Structured objects can additionally have their own structure and the ability to connect to verified other objects. This is usually done using the git fsck program, which generates a complete dependency graph of all objects and checks their internal ones (in addition to simply confirming their surface consistency through a hash).

However, there is an interesting interaction that makes me think that git fsck should work more intensively and notice when there is garbage in the file at the end. If you try to run git gc in this repo, you will see an error similar to this:

 :: git gc Counting objects: 9, done. Delta compression using up to 4 threads.
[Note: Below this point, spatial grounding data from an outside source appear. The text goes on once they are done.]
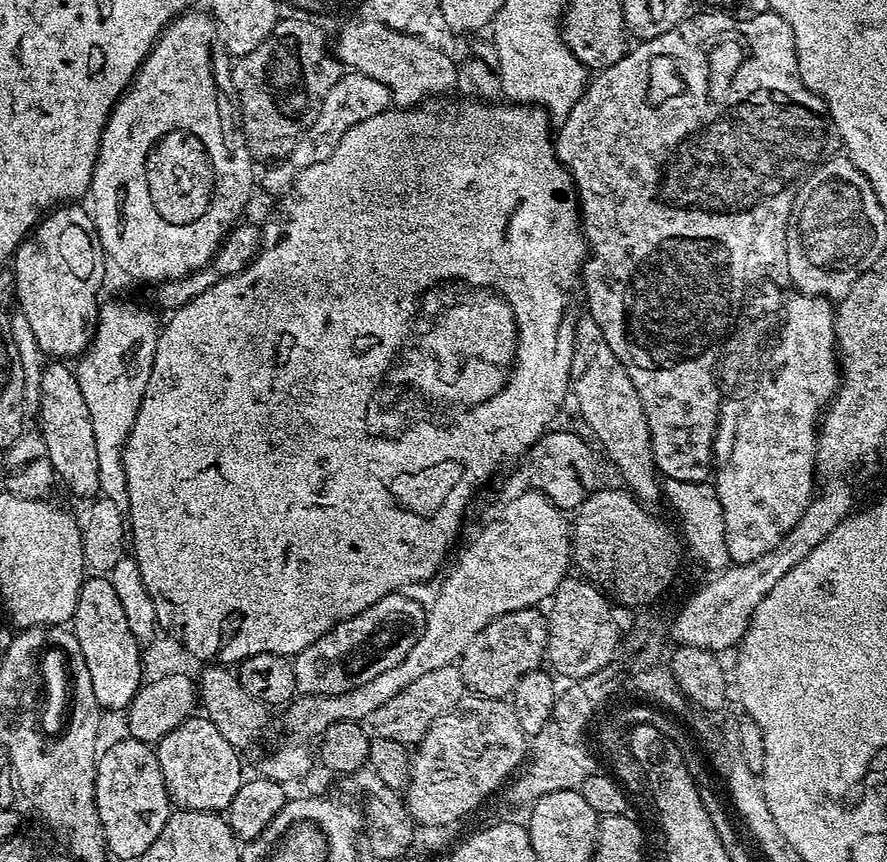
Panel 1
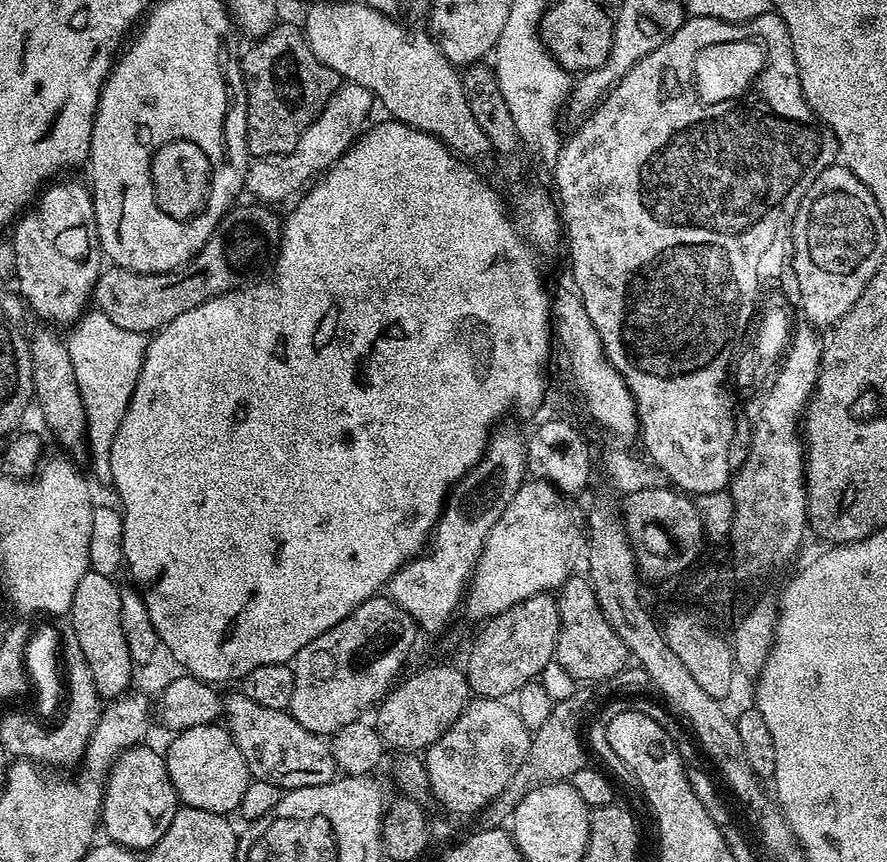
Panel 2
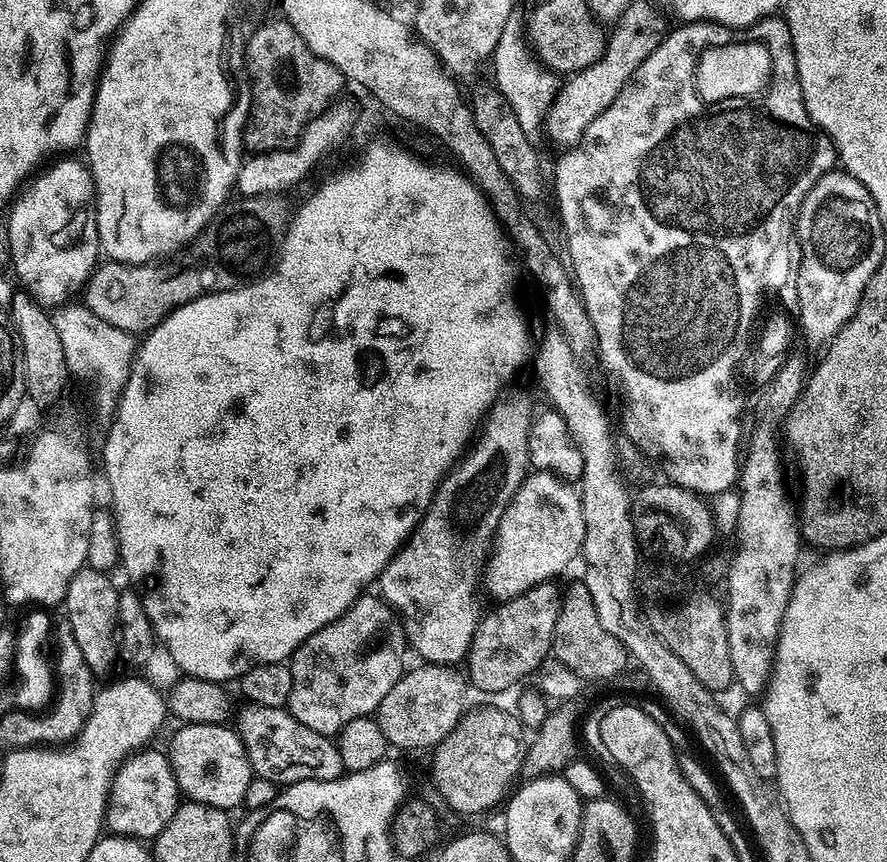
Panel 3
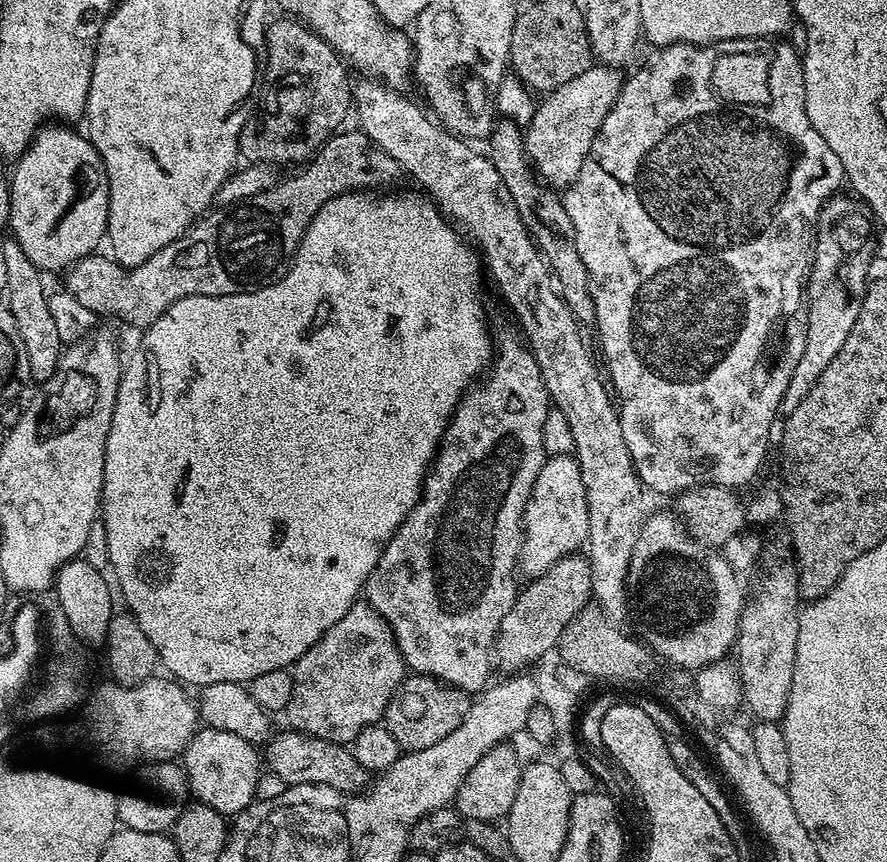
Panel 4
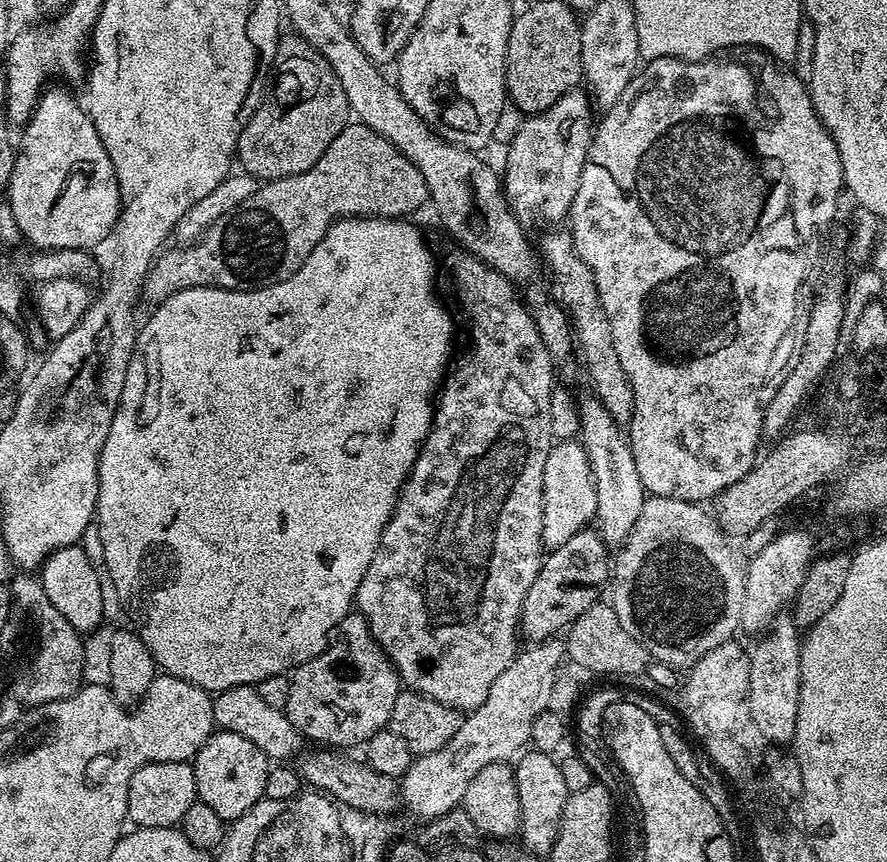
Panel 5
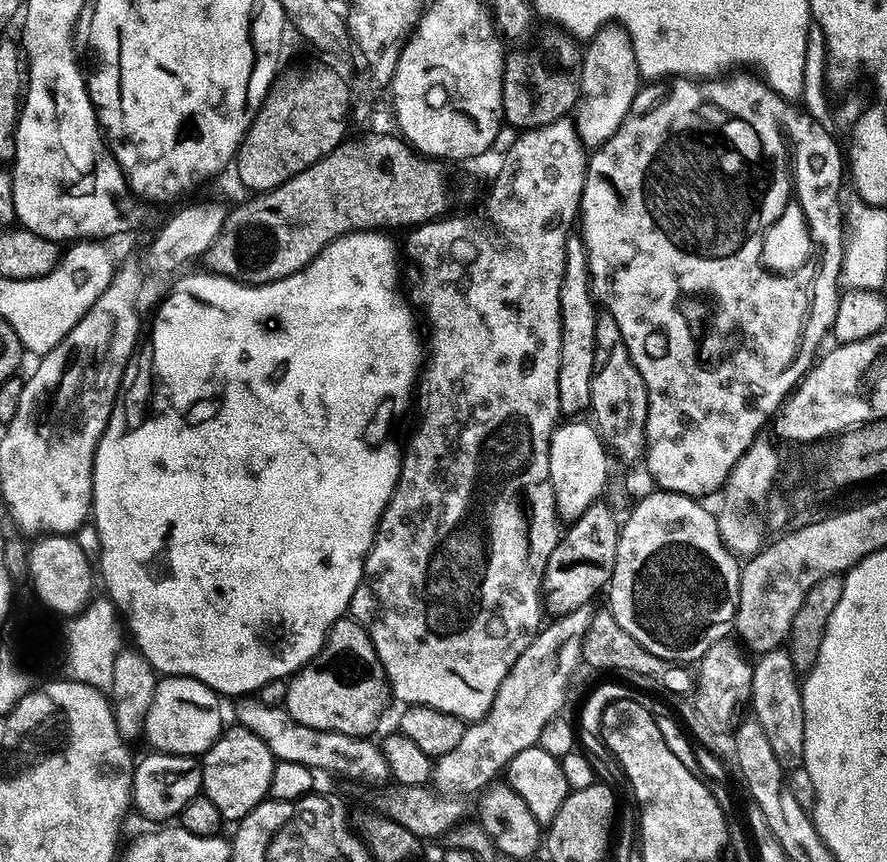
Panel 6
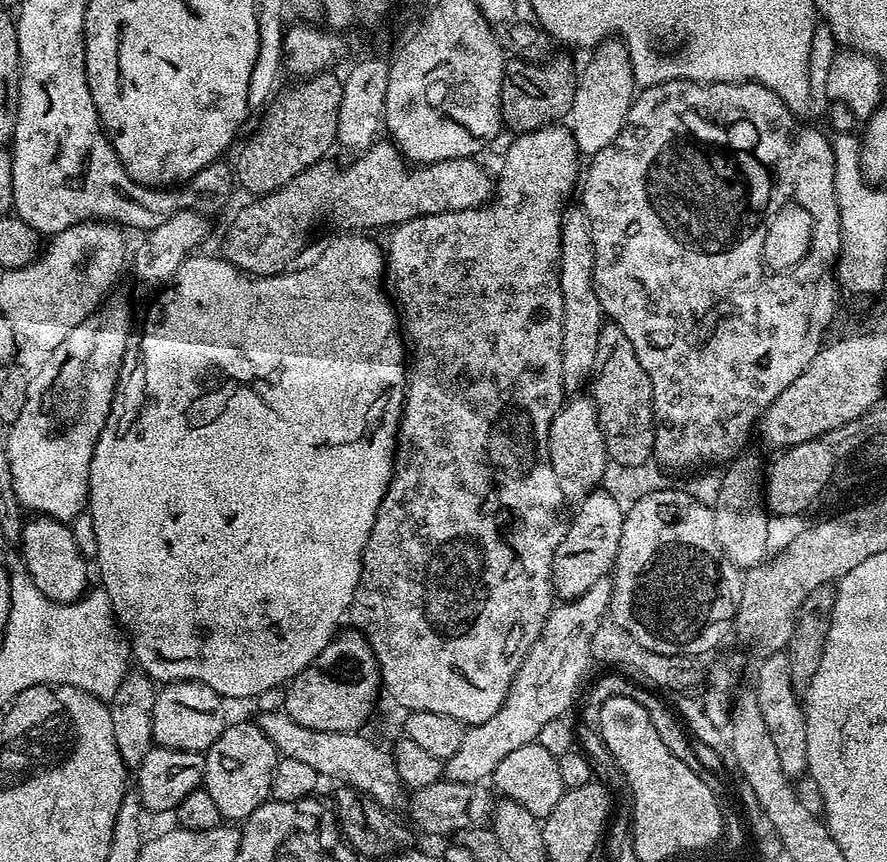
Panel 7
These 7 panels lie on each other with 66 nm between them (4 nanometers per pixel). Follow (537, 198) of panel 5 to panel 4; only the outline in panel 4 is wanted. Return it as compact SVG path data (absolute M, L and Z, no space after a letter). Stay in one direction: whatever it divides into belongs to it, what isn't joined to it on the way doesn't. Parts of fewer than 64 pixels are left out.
M593 66L578 78L562 82L562 86L547 93L544 100L535 105L532 120L524 132L524 153L539 179L556 190L567 189L576 181L596 132L602 126L606 114L620 96L622 76L612 66Z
Compressing objects: 100% (3/3), done. error: garbage at end of loose object '45b983be36b73c0788dc9cbcb76cbb80fc7bb057' fatal: loose object 45b983be36b73c0788dc9cbcb76cbb80fc7bb057 (stored in .git/objects/45/b983be36b73c0788dc9cbcb76cbb80fc7bb057) is corrupt error: failed to run repack

It seems that if git gc cannot be started, then git fsck should catch the problem.

Why you do not see the "Object Check"

This problem is actually very simple: there are no packed objects to scan. Those live in .git/objects/pack . If you do not have any of these files, you will not see the “Scan Objects” bit.

Git fsck - directory check only

On the issue of corruption

Object storage format

Why you do not see the "Object Check"

" `git fsck` " now carefully scans free objects.

" `git fsck --connectivity-check` " did not work at all.

More articles:

Git fsck - directory check only

On the issue of corruption

Object storage format

Why you do not see the "Object Check"

" git fsck " now carefully scans free objects.

" git fsck --connectivity-check " did not work at all.

More articles:

" `git fsck` " now carefully scans free objects.

" `git fsck --connectivity-check` " did not work at all.